━━━ Records provided ━━━

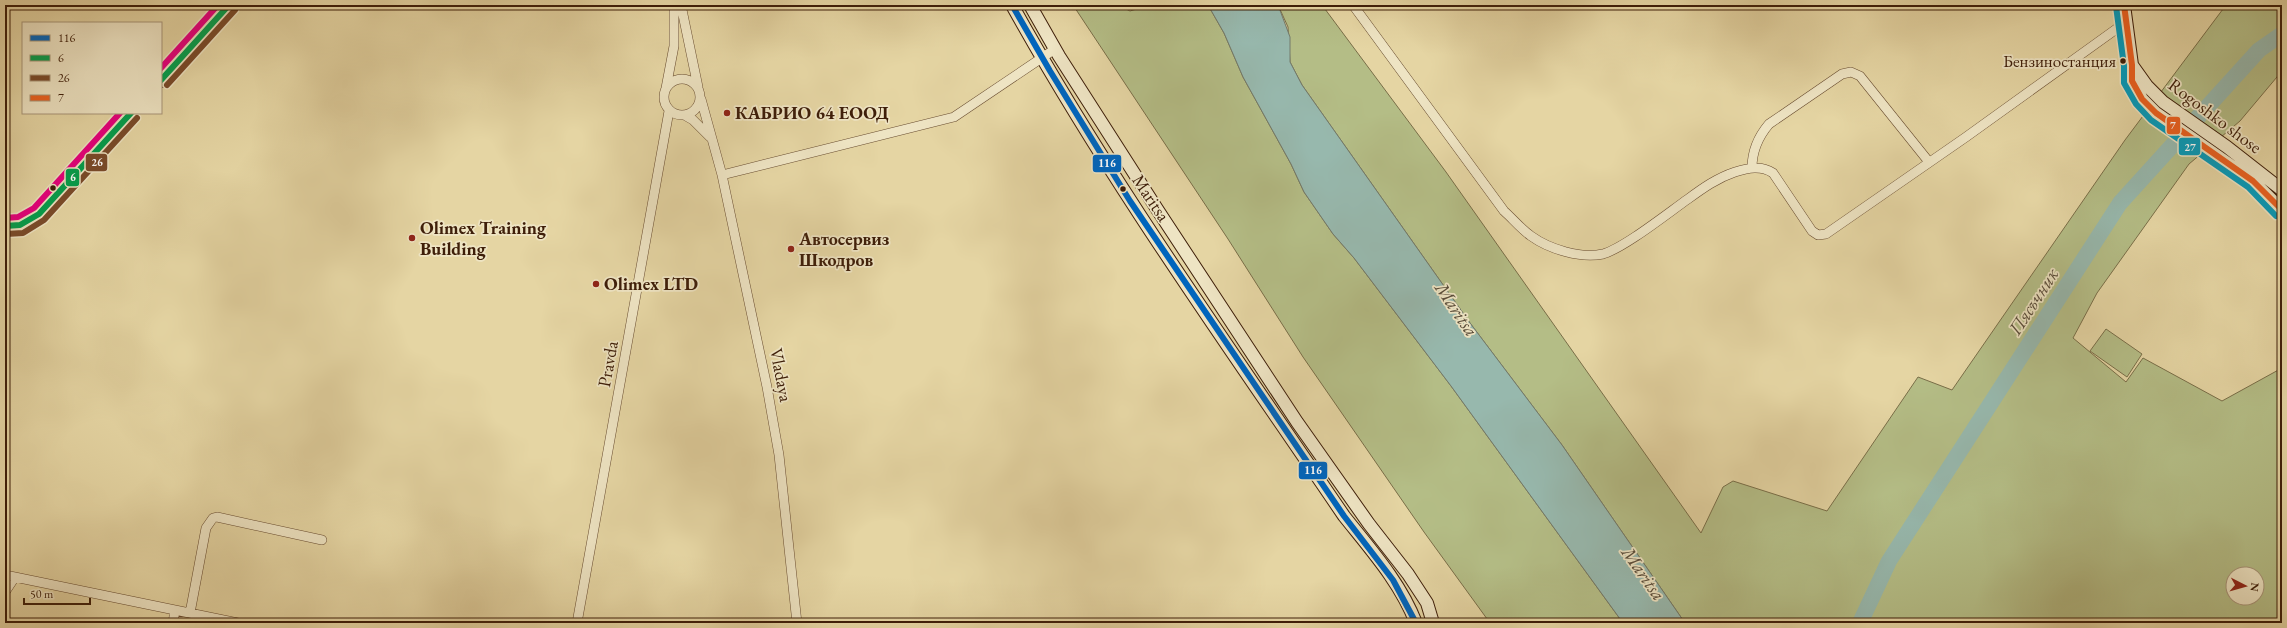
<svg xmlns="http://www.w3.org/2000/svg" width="2287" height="628" viewBox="0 0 2287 628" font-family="'EB Garamond',serif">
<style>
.green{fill:#b4bd86;stroke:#796e48;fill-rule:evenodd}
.water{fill:#97b8ad;stroke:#737a6b}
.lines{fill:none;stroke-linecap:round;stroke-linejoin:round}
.river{stroke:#97b8ad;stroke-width:16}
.street-casing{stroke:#684c30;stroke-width:10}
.secondary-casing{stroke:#3e1e09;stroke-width:14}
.primary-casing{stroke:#3e1e09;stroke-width:16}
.street{stroke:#eee4c3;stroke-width:9}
.secondary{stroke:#eee4c3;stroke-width:12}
.primary{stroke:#e5d5a3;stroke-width:14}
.bus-1-casing{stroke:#eee4c3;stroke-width:9}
.bus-2-casing{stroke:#eee4c3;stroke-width:9}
.bus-3-casing{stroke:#eee4c3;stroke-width:9}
.bus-4-casing{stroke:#eee4c3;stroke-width:9}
.bus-5-casing{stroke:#eee4c3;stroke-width:9}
.bus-6-casing{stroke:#eee4c3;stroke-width:9}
.bus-1{stroke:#0065bd;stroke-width:6}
.bus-2{stroke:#039f4d;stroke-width:6}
.bus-3{stroke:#7a4b2a;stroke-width:6}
.bus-4{stroke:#e96121;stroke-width:6}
.bus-5{stroke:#069bba;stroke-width:6}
.bus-6{stroke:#e5007d;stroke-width:6}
.bus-dot{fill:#3e1e09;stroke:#eee4c3;stroke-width:1.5}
.poi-dot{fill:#8f2418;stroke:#eee4c3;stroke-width:1.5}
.labels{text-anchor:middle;stroke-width:3.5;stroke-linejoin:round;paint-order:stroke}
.bus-label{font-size:17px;fill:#3e1e09;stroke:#eee4c3;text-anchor:end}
.poi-label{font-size:18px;font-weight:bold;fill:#3e1e09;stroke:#eee4c3;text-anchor:start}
.street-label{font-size:18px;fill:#3e1e09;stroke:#eee4c3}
.water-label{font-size:19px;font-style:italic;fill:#594c3a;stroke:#eee4c3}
.line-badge{stroke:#eee4c3;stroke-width:1.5}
.badge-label{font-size:11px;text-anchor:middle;font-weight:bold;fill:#fff}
</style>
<rect width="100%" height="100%" fill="#e5d5a3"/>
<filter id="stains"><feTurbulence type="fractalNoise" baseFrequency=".005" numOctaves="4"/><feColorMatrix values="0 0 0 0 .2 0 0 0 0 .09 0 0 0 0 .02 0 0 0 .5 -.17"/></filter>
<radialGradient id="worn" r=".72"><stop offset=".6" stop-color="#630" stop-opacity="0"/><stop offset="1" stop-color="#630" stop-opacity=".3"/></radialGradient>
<path class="green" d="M1073,5H1118L1130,11L1150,5H1208L1224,33L1243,77L1291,164L1304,192L1333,234L1354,258L1451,386L1623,623H1490L1424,532L1303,357L1228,239Z
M1278,5H1322L1446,172L1701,533L1723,487L1733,481L1827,511L1918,377L1952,390L2125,140L2226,5H2282V71L2240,121L2189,164L2097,293L2073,338L2126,382L2143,358L2222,401L2282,368V623H1685L1562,445L1470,323L1302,85L1290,62L1288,27ZM2233,574H2257V598H2233Z
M2106,329L2142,354L2127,377L2090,351Z"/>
<path class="water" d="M1208,5H1278L1290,37V62L1302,85L1470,323L1562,445L1685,623H1623L1451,386L1354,258L1333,234L1304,192L1291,164L1243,77L1224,33Z"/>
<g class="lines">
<path class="river" d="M1860,623L1889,561L2120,203L2259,50L2282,34"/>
<defs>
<path id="street" d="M681,5L698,87
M1353,5L1504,211C1513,219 1521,229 1531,236C1549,249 1581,259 1603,254C1624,248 1668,213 1688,199C1703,188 1717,178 1735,172C1748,168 1761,165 1773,173L1812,231L1818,235L1826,234L1966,137L2126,22
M664 97a18 18 0 1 1 36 0a18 18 0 1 1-36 0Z
M666,88L674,46V5
M701,99L722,175L767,387L779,455L797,623
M686,116L693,120L710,137
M1752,168C1752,151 1758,137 1769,124L1842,74L1851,72L1860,76L1929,162
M722,175L954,117L1055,49
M5,575L238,623
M5,592L15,577
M190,613L206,528L213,518L217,517L322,540
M173,623L175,610
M577,623L669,111"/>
<path id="secondary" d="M1012,5C1111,183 1230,348 1344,516C1371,550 1400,582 1416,623
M1030,5L1059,56L1157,209L1297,422L1369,524L1408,574L1427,603L1433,623
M2124,5L2132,65V81L2142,99L2156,113L2253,181L2282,210
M2132,65L2147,86L2163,102L2227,147L2282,190"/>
<path id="primary" d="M161,80L229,5
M5,226L20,225L39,214L131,113"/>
</defs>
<use href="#street" class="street-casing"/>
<use href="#secondary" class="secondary-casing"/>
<use href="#primary" class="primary-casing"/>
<use href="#street" class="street"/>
<use href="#secondary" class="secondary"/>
<use href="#primary" class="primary"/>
<defs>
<path id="bus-1" d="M1012,5L1050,71L1130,201L1344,516L1393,580L1416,623"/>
<path id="bus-2" d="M161,80L229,5
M5,226L20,225L39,214L131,113"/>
<path id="bus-3" d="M167,85L235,10
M6,234L23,233L44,220L137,118"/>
<path id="bus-4" d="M2124,5L2132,65V81L2142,99L2156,113L2253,181L2282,210"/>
<path id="bus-5" d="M2116,6L2124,66V83L2136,104L2151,120L2248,187L2276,216"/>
<path id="bus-6" d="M161,68L218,5
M5,218L18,217L34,208L120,113"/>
</defs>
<use href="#bus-1" class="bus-1-casing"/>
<use href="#bus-2" class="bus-2-casing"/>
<use href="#bus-3" class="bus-3-casing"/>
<use href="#bus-4" class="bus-4-casing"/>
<use href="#bus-5" class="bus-5-casing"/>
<use href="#bus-6" class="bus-6-casing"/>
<use href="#bus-1" class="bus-1"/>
<use href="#bus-2" class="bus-2"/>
<use href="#bus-3" class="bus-3"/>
<use href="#bus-4" class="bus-4"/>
<use href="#bus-5" class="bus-5"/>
<use href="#bus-6" class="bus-6"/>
</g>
<g class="bus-dot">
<circle cx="2123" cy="61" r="3.5"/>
<circle cx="53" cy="188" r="3.5"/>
<circle cx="1123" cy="189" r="3.5"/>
</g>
<g class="poi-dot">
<circle cx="727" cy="113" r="4"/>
<circle cx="412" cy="238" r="4"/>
<circle cx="791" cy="249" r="4"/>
<circle cx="596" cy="284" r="4"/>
</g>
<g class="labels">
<g class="bus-label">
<text x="2116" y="67">Бензиностанция</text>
</g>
<g class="poi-label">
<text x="735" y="119">КАБРИО 64 ЕООД</text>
<text x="420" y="234">Olimex Training<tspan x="420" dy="21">Building</tspan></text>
<text x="799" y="245">Автосервиз<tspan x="799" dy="21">Шкодров</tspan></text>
<text x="604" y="290">Olimex LTD</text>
</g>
<g class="street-label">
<text transform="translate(2215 116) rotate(37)" y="6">Rogoshko shose</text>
<text transform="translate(1151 198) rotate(56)" y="6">Maritsa</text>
<text transform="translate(608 364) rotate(-80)" y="6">Pravda</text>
<text transform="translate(781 375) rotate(79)" y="6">Vladaya</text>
</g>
<g class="water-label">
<text transform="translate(2033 301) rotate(-57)" y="7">Пясъчник</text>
<text transform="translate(1457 309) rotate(56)" y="7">Maritsa</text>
<text transform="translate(1644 573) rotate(55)" y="7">Maritsa</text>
</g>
</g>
<g class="line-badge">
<rect x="2166" y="116" width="15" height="19" rx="4" fill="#e96121"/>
<rect x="2178" y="137" width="23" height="19" rx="4" fill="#069bba"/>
<rect x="85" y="153" width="23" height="19" rx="4" fill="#7a4b2a"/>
<rect x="1092" y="154" width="30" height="19" rx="4" fill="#0065bd"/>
<rect x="65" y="168" width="15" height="19" rx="4" fill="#039f4d"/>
<rect x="1298" y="461" width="30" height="19" rx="4" fill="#0065bd"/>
</g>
<g class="badge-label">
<text x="2173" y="129">7</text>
<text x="2190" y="151">27</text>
<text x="97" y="166">26</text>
<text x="1107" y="167">116</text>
<text x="73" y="181">6</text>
<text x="1313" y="474">116</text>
</g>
<rect width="2287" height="628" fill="none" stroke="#e5d5a3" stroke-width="20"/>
<rect x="6" y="6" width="2275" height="616" fill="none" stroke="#3e1e09" stroke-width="2"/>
<rect x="10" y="10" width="2267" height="608" fill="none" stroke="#3e1e09"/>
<rect x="22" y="22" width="140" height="92" fill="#eee4c3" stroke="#a89579"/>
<rect x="30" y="35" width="20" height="6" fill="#0065bd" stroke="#a89579"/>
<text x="58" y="42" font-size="12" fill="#3e1e09">116</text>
<rect x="30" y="55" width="20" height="6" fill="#039f4d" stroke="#a89579"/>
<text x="58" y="62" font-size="12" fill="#3e1e09">6</text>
<rect x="30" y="75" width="20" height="6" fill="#7a4b2a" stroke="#a89579"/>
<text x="58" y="82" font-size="12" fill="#3e1e09">26</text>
<rect x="30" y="95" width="20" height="6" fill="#e96121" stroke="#a89579"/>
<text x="58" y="102" font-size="12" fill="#3e1e09">7</text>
<g transform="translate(2245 586) rotate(96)"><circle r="19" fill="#eee4c3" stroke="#a89579"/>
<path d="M0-3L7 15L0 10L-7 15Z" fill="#8f2418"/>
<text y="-6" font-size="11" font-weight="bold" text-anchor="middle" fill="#3e1e09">N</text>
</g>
<path d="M24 598v6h66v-6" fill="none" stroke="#3e1e09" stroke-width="2"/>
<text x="30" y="598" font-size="12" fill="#3e1e09" stroke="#eee4c3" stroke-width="3" paint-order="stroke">50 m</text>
<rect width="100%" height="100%" filter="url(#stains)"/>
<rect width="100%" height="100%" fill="url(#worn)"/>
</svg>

━━━

Copy each line of the data above that holds "worn".

<radialGradient id="worn" r=".72"><stop offset=".6" stop-color="#630" stop-opacity="0"/><stop offset="1" stop-color="#630" stop-opacity=".3"/></radialGradient>
<rect width="100%" height="100%" fill="url(#worn)"/>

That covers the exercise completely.